The reporter seems to rely on energy platitudes, pasted together with quotes from people who should have been asked about the conclusions the reporter made.
Such as:
Opponents used some of those arguments to successfully derail the Potomac-Appalachian Transmission Highline, a 290-mile line from Putnam County, W.Va., to Frederick County, Md., proposed by Allegheny Energy in 2008. The Greensburg company, acquired by FirstEnergy in 2011, suspended the project after it could not convince regulators the line was necessary.
PJM staff reviewed results of analyses showing reliability drivers no longer exist for the project throughout the 15-year planning cycle. The analyses incorporated the continued trends of decreasing customer load growth, increasing participation in demand response programs and the recent commitment of new generating capacity in eastern PJM.
While citizen groups have fought transmission projects — often successfully — by attacking the developer’s need to build them, the environmental regulations could usher in more projects and complicate opposition.
Changing drivers of transmission
It's still about need though. And the transmission poster child the reporter chose to use is not part of any regional transmission plan and therefore has not been designated "needed."
Transmission companies see big potential for new projects, particularly from sparsely populated areas that generate wind energy to urban areas. “Just as trains carried cattle and other goods from the rural areas to urban centers, the Plains & Eastern Clean Line will carry renewable energy from the Plains of the Southwest,” states the website of one developer, Clean Line Energy of Houston, Texas.
Clean Line expects federal approval for its 700-mile Plains & Eastern Clean Line, designed to carry 4,000 megawatts of power from wind farms in the panhandle of Oklahoma. The line will terminate near Memphis, Tenn. Clean Line has four other projects in the pipeline.
“We anticipate a very busy 2016,” said company president Michael Skelly.
I do hope Mr. Skelly is very busy in 2016... polishing up his resume and looking for new investors for his next get rich quick scheme.
The reporter longs for
...some wind mills and solar farms in areas with constant breeze and abundant sunshine
There's an area with "a constant breeze" located much closer to Pittsburgh than the Great Plains. It's called the Atlantic Ocean, where wind potential is much greater. Best of all, very little "tangled mess of hulking, long-range transmission lines" would be "necessary to bring that renewable power from the point of generation to utilities for local distribution."
Why can't eastern states boost their own economies by harvesting renewables close to load? The days of centralized generation are over.
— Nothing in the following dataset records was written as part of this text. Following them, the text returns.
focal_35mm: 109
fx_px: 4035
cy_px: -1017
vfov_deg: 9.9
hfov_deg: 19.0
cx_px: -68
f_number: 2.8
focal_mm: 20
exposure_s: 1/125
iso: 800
Also, sunshine is abundant anywhere -- no transmission lines needed to slap some solar panels on your own roof.
This reporter needs some education.
1. Transmission opposition by "citizens groups" won't change because of the Clean Power Plan.
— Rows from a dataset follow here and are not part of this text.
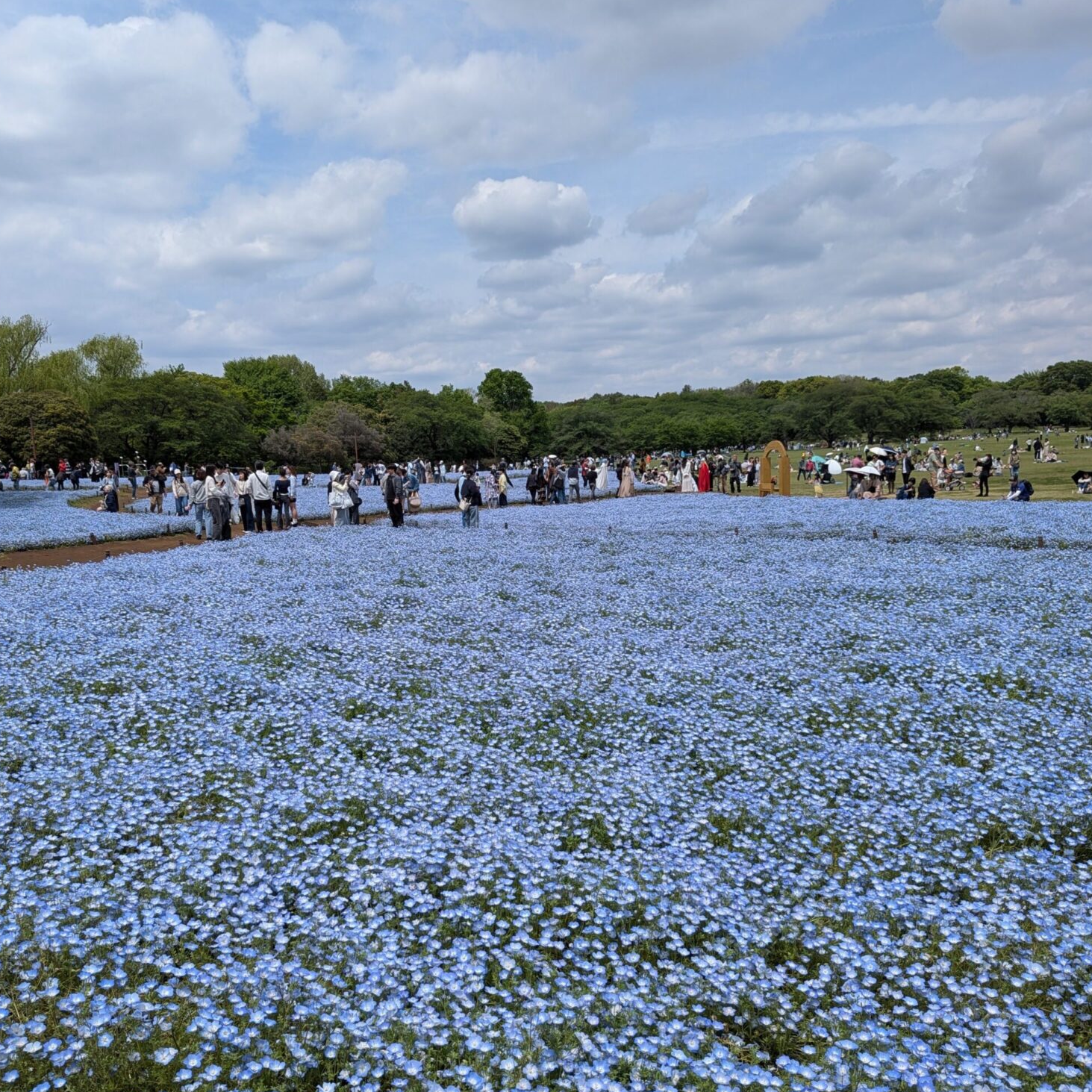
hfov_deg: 55.6
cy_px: 613
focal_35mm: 29
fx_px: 1035
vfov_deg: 55.5
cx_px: 537
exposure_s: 1/2227
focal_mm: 4.53
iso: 29
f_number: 1.7
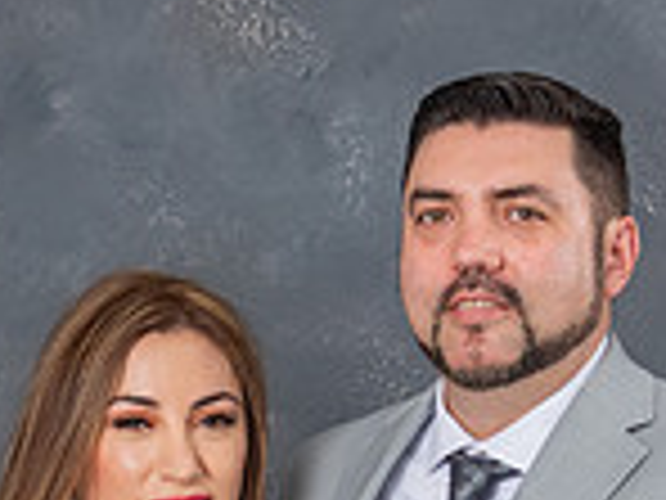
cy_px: 844
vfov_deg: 6.3
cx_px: 164
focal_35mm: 232
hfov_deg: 8.5
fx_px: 4464
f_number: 5.6
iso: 200
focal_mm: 48
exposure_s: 1/160
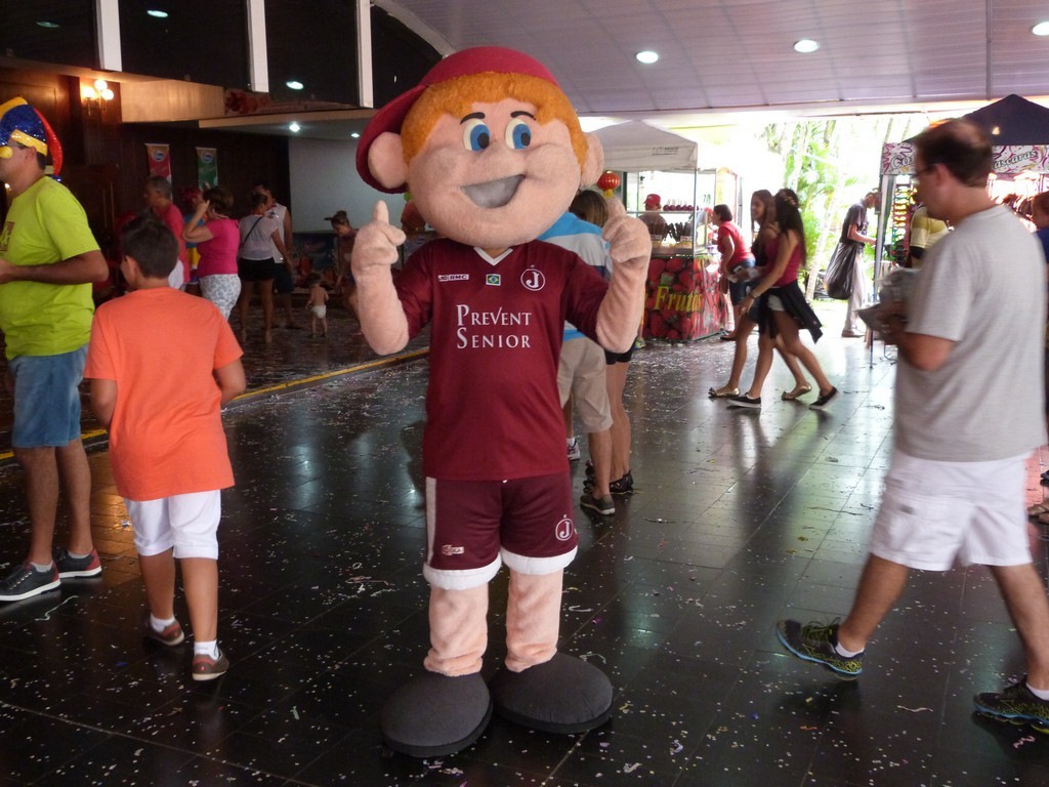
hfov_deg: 52.6
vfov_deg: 40.7
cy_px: 394
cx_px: 524
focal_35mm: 35
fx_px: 1061
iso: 400
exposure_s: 1/60
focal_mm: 6.2
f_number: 3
2. Speculative transmission projects for which there is no need shall not be granted state eminent domain authority to take property for rights of way.
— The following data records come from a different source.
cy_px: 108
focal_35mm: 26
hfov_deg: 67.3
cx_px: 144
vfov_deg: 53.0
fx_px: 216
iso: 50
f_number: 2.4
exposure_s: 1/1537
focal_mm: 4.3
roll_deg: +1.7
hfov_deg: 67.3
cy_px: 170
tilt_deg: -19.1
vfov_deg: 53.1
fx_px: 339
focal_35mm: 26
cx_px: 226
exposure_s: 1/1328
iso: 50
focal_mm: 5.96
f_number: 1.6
3. Clean Line is a merchant transmission project, not part of any transmission plan and completely unlike most other transmission projects. Therefore, it should not be lumped in with them or used as an example of anything transmission-related. If the CPP requires transmission, it will be planned and ordered by regional transmission organizations so that there is some surety that it will actually be built. Clean Line is not needed, may never be built, and is driven by anticipated profits selling energy into more expensive markets, not by the Clean Power Plan.
And stop drinking the big wind koolaid. There are no facts in it.